From wonder we gravitate to science and art to express all. Science is the concern with knowledge that can be objectively verified. Wonder is the great unknown / known with faith; mystical, magical, miracle of our universe. Art is a diverse range of human activities and the products of those activities.
Science in a broad sense existed before the modern era, and in many historical civilizations. Modern science is distinct in its approach and successful in its results: ‘modern science’ now defines what science is in the strictest sense of the term.
In modern usage however, “science” most often refers to a way of pursuing knowledge, not only the knowledge itself. It is also often restricted to those branches of study that seek to explain the phenomena of the material universe. In the 17th and 18th centuries scientists increasingly sought to formulate knowledge in terms of laws of nature.
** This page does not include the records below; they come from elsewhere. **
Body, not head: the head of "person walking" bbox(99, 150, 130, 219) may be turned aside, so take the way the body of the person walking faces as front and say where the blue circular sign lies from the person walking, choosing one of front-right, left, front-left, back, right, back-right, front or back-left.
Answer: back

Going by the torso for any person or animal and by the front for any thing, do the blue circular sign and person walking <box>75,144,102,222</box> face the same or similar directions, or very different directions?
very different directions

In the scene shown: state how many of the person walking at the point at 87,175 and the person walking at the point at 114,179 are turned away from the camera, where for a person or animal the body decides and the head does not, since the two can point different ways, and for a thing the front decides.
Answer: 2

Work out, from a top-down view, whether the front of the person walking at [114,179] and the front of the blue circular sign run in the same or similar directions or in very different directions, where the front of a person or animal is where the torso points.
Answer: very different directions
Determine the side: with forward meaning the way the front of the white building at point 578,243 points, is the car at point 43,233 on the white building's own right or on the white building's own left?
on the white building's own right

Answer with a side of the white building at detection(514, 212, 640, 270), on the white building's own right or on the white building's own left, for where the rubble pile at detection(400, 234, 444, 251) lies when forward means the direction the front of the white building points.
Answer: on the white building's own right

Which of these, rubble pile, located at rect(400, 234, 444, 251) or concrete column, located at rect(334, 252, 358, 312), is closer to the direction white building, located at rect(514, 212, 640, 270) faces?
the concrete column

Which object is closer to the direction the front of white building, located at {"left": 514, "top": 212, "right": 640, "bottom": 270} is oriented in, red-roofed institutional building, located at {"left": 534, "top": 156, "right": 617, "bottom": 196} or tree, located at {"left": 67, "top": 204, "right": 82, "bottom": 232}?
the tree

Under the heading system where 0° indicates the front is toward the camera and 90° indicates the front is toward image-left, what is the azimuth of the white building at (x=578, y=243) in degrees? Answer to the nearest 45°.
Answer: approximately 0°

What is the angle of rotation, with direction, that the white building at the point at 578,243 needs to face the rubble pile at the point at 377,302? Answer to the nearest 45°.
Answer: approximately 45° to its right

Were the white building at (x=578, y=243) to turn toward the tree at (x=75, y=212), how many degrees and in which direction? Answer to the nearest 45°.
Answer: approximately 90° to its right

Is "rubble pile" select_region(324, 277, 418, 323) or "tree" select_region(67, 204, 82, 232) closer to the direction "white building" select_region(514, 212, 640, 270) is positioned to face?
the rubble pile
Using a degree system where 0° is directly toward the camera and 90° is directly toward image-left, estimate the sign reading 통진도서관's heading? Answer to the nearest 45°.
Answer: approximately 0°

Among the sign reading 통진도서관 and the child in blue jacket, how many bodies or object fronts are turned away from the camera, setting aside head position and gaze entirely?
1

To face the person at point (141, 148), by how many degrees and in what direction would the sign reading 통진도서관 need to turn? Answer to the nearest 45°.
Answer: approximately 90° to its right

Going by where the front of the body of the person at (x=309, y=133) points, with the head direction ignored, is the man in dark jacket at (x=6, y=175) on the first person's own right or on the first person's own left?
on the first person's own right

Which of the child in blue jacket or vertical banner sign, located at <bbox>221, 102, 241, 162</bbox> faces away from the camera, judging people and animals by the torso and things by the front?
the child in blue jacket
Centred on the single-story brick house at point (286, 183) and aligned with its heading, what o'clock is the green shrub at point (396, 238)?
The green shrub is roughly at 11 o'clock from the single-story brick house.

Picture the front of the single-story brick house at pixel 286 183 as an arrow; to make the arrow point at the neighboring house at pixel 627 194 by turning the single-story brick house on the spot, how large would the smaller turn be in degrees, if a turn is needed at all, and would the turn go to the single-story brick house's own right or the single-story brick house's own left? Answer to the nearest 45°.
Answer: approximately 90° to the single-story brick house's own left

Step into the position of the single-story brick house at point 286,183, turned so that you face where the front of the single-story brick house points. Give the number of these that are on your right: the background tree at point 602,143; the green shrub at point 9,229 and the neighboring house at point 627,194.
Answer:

Science is a systematic enterprise that builds and organizes knowledge in the form of testable explanations and predictions about the universe. In an older and closely related meaning, “science” also refers to this body of knowledge itself, of the type that can be rationally explained and reliably applied. Ever since classical antiquity, science as a type of knowledge has been closely linked to philosophy. In the West during the early modern period the words “science” and “philosophy of nature” were sometimes used interchangeably, and until the 19th century natural philosophy (which is today called “natural science”) was considered a branch of philosophy.
Wonder is an emotion comparable to surprise that people feel when perceiving something very rare or unexpected (but not threatening). It has historically been seen as an important aspect of human nature, specifically being linked with curiosity and the drive behind intellectual exploration. Wonder is also often compared to the emotion of awe, but awe implies fear or respect rather than joy. Wonder is something or someone that is very surprising, beautiful, amazing. It is a feeling caused by seeing something that is very surprising, beautiful, amazing, and magical or hard to believe. To wonder is to ask a question, to have interest in knowing or learning something, to think about something with curiosity, to feel surprise or amazement.
French philosopher, mathematician, scientist, and writer René Descartes (1596–1650) described wonder as one of the primary emotions because he claimed that emotions in general are reactions to unexpected phenomena. He noted that when people first encounter a surprising or new object, “…this makes us wonder and be astonished at it”. Descartes therefore propounded that “Wonder is the first of all the passions.”
From Middle English wonder, wunder, from Old English wundor (“wonder, miracle, marvel, portent, horror; wondrous thing, monster”), from Proto-Germanic *wundrą(“miracle, wonder”), from Proto-Indo-European *wen- (“to wish for, desire, strive for, win, love”). Cognate with Scots wunner (“wonder”), West Frisian wonder, wûnder(“wonder, miracle”), Dutch wonder (“miracle, wonder”), Low German wunner, wunder (“wonder”), German Wunder (“miracle, wonder”), Danish and Swedish under(“wonder, miracle”), Icelandic undur (“wonder”).
Melvin Konner notes that “If the problem is too unfamiliar, it will evoke attention; if it is difficult but doable, it will evoke interest, attention, and arousal and, when solved, it will evoke pleasure, often signalled by a smile.” He says that “wonder” is “the hallmark of our species and the central feature of the human spirit”.
Art Historically is sculptures, cave paintings, rock paintings and petroglyphs from the Upper Paleolithic dating to roughly 40,000 years ago have been found, but the precise meaning of such art is often disputed because so little is known about the cultures that produced them. The oldest art objects in the world—a series of tiny, drilled snail shells about 75,000 years old—were discovered in a South African cave. Containers that may have been used to hold paints have been found dating as far back as 100,000 years. Etched shells by homo erectus from 430,000 and 540,000 years ago were discovered in 2014.